The latest release of the single header can be downloaded directly using this link.
A Quasi-Monte-Carlo (QMC) integrator library with NVIDIA CUDA support.
The library can be used to integrate multi-dimensional real or complex functions numerically. Multi-threading is supported via the C++17 threading library and multiple CUDA compatible accelerators are supported. A variance reduction procedure based on fitting a smooth function to the inverse cumulative distribution function of the integrand dimension-by-dimension is also implemented.
To read more about the library see our publication.
Prerequisites:
- A C++17 compatible C++ compiler.
- (Optional GPU support) A CUDA compatible compiler (typically
nvcc
). - (Optional GPU support) CUDA compatible hardware with Compute Capability 3.0 or greater.
The qmc library is header only. Simply put the single header file somewhere reachable from your project or directly into your project tree itself then #include "qmc.hpp"
in your project.
Example: Integrate x0x1x2 over the unit hypercube
#include <iostream>
#include "qmc.hpp"
struct my_functor_t {
const unsigned long long int number_of_integration_variables = 3;
#ifdef __CUDACC__
__host__ __device__
#endif
double operator()(double* x) const
{
return x[0]*x[1]*x[2];
}
} my_functor;
int main() {
const unsigned int MAXVAR = 3; // Maximum number of integration variables of integrand
integrators::Qmc<double,double,MAXVAR,integrators::transforms::Korobov<3>::type> integrator;
integrators::result<double> result = integrator.integrate(my_functor);
std::cout << "integral = " << result.integral << std::endl;
std::cout << "error = " << result.error << std::endl;
return 0;
}
Compile without GPU support:
$ c++ -std=c++17 -pthread -I../src 1_minimal_demo.cpp -o 1_minimal_demo.out -lgsl -lgslcblas
Compute with GPU support:
$ nvcc -arch=<arch> -std=c++17 -rdc=true -x cu -Xptxas -O0 -Xptxas --disable-optimizer-constants -I../src 1_minimal_demo.cpp -o 1_minimal_demo.out -lgsl -lgslcblas
where <arch>
is the architecture of the target GPU or compute_30
if you are happy to use Just-in-Time compilation (See the Nvidia nvcc
manual for more details).
Output:
integral = 0.125
error = 5.43058e-11
For further examples see the examples folder.

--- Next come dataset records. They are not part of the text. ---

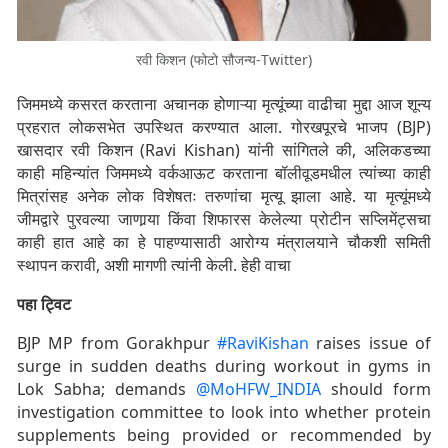
रवी किशन (फोटो सौजन्य-Twitter)
जिममध्ये कसरत करताना अचानक होणाऱ्या मृत्यूंच्या वाढीचा मुद्दा आज शून्य
प्रहरात लोकसभेत उपस्थित करण्यात आला. गोरखपूरचे भाजप (BJP)
खासदार रवी किशन (Ravi Kishan) यांनी सांगितले की, अलिकडच्या
काही महिन्यांत जिममध्ये वर्कआऊट करताना बॉलीवूडमधील त्यांच्या काही
मित्रांसह अनेक लोक विशेषतः तरुणांचा मृत्यू झाला आहे. या मृत्यूंमध्ये
जीमद्वारे पुरवल्या जाणार्‍या किंवा शिफारस केलेल्या प्रोटीन सप्लिमेंट्सचा
काही हात आहे का हे पाहण्यासाठी आरोग्य मंत्रालयाने चौकशी समिती
स्थापन करावी, अशी मागणी त्यांनी केली. हेही वाचा
पहा ट्विट
BJP MP from Gorakhpur
#RaviKishan
raises issue of
surge in sudden deaths during workout in gyms in
Lok Sabha; demands
@MoHFW_INDIA
should form
investigation committee to look into whether protein
supplements being provided or recommended by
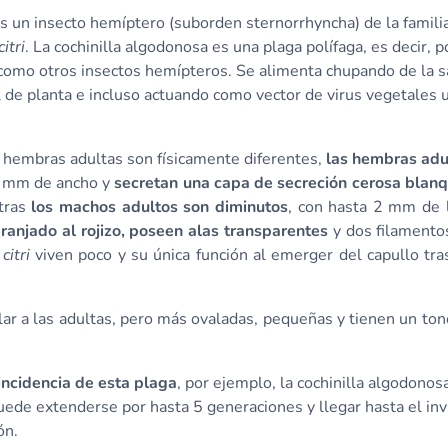
s un insecto hemíptero (suborden
sternorrhyncha
) de la famili
itri
. La cochinilla algodonosa es una plaga polífaga, es decir,
 como otros insectos hemípteros. Se alimenta chupando de la s
al de planta e incluso actuando como vector de virus vegetales 
as hembras adultas son físicamente diferentes,
las hembras adu
 mm de ancho y
secretan una capa de secreción cerosa blanq
tras
los machos adultos son diminutos
, con hasta 2 mm de 
ranjado al rojizo, poseen alas transparentes
y dos filamento
citri
viven poco y su única función al emerger del capullo tra
lar a las adultas, pero más ovaladas, pequeñas y tienen un ton
incidencia de esta plaga
, por ejemplo, la cochinilla algodonos
uede extenderse por hasta 5 generaciones y llegar hasta el inv
ón.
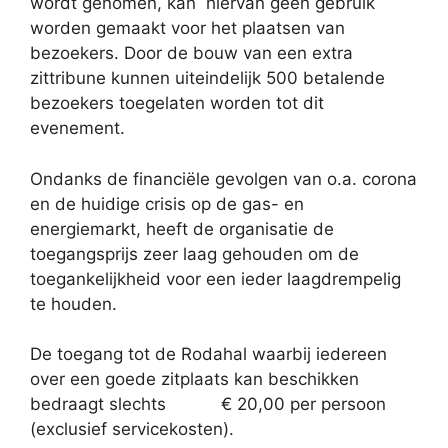
wordt genomen, kan
hiervan geen gebruik
worden gemaakt voor het plaatsen van
bezoekers. Door de bouw van een extra
zittribune kunnen uiteindelijk 500 betalende
bezoekers toegelaten worden tot dit
evenement.
Ondanks de financiële gevolgen van o.a. corona
en de huidige crisis op de gas- en
energiemarkt, heeft de organisatie de
toegangsprijs zeer laag gehouden om de
toegankelijkheid voor een ieder laagdrempelig
te houden.
De toegang tot de Rodahal waarbij iedereen
over een goede zitplaats kan beschikken
bedraagt slechts
€ 20,00 per persoon
(exclusief servicekosten).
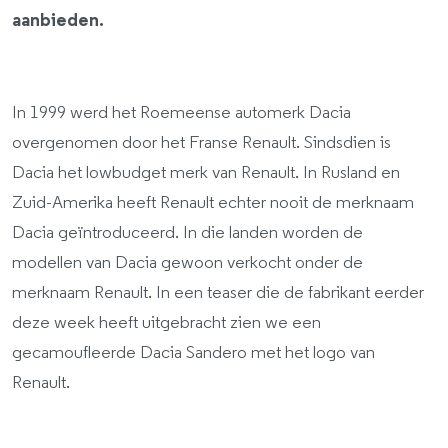
aanbieden.
In 1999 werd het Roemeense automerk Dacia
overgenomen door het Franse Renault. Sindsdien is
Dacia het lowbudget merk van Renault. In Rusland en
Zuid-Amerika heeft Renault echter nooit de merknaam
Dacia geïntroduceerd. In die landen worden de
modellen van Dacia gewoon verkocht onder de
merknaam Renault. In een teaser die de fabrikant eerder
deze week heeft uitgebracht zien we een
gecamoufleerde Dacia Sandero met het logo van
Renault.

The Qmc class has 7 template parameters:
T
the return type of the function to be integrated (assumed to be a real or complex floating point type)D
the argument type of the function to be integrated (assumed to be a floating point type)M
the maximum number of integration variables of any integrand that will be passed to the integratorP
an integral transform to be applied to the integrand before integrationF
a function to be fitted to the inverse cumulative distribution function of the integrand in each dimension, used to reduce the variance of the integrand (default:fitfunctions::None::template type
)G
a C++17 style pseudo-random number engine (default:std::mt19937_64
)H
a C++17 style uniform real distribution (default:std::uniform_real_distribution<D>
)
Internally, unsigned integers are assumed to be of type U = unsigned long long int
.
Typically the return type T
and argument type D
are set to type double
(for real numbers), std::complex<double>
(for complex numbers on the CPU only) or thrust::complex<double>
(for complex numbers on the GPU and CPU). In principle, the qmc library supports integrating other floating point types (e.g. quadruple precision, arbitrary precision, etc), though they must be compatible with the relevant STL library functions or provide compatible overloads.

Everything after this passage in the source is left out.